● **ASSIGNMENT**:
Set out as a Markdown table with columns "Row" and "Line" the lines of the material beginning with the line containing "enta muy utilizada en" and continuing through the line containing "e esquemas de subdivisión", numbering each row and omitting blank lines.

● **RECORDS PROVIDED**:
· · ·
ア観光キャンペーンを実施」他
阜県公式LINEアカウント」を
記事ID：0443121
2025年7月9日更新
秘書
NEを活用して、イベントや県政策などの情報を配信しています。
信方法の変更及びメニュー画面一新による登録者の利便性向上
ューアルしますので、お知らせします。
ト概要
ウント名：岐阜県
· · ·
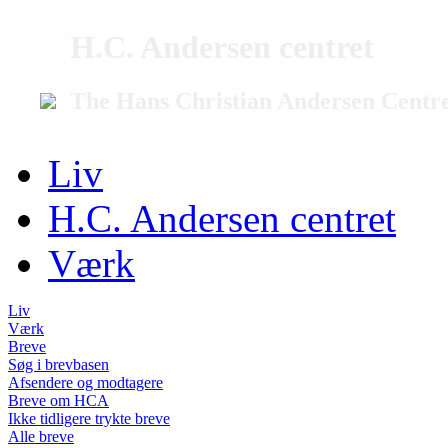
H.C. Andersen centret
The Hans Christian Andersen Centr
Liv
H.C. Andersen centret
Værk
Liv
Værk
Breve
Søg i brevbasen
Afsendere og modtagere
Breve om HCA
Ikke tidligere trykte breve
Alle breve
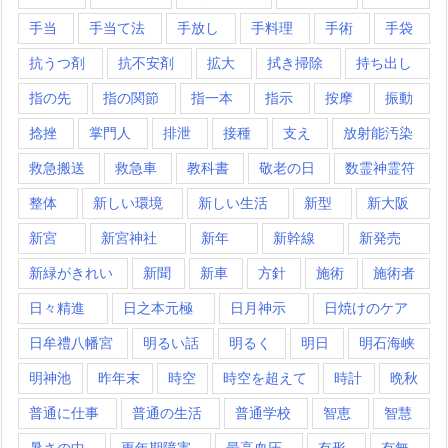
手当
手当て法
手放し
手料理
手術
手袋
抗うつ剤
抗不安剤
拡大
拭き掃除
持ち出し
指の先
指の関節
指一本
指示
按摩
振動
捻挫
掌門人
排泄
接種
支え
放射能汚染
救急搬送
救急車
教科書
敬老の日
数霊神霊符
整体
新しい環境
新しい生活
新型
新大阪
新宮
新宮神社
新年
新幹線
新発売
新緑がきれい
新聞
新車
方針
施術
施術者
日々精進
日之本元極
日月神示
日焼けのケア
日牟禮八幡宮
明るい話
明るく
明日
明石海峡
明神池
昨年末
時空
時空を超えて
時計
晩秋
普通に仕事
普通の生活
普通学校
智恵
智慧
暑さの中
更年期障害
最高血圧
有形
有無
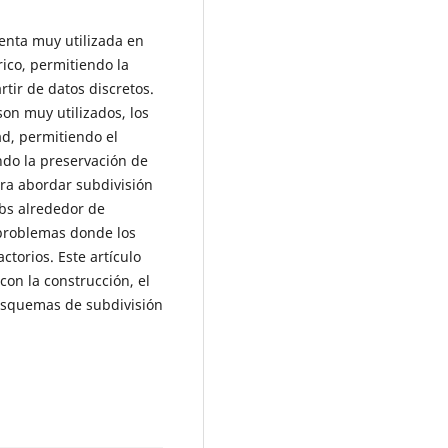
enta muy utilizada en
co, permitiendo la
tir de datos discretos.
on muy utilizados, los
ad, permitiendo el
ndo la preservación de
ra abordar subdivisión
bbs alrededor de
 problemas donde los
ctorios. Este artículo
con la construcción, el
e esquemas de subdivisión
· · ·
● **TASK SOLUTION**:
| Row | Line |
|---|---|
| 1 | enta muy utilizada en |
| 2 | co, permitiendo la |
| 3 | tir de datos discretos. |
| 4 | on muy utilizados, los |
| 5 | ad, permitiendo el |
| 6 | ndo la preservación de |
| 7 | ra abordar subdivisión |
| 8 | bbs alrededor de |
| 9 |  problemas donde los |
| 10 | ctorios. Este artículo |
| 11 | con la construcción, el |
| 12 | e esquemas de subdivisión |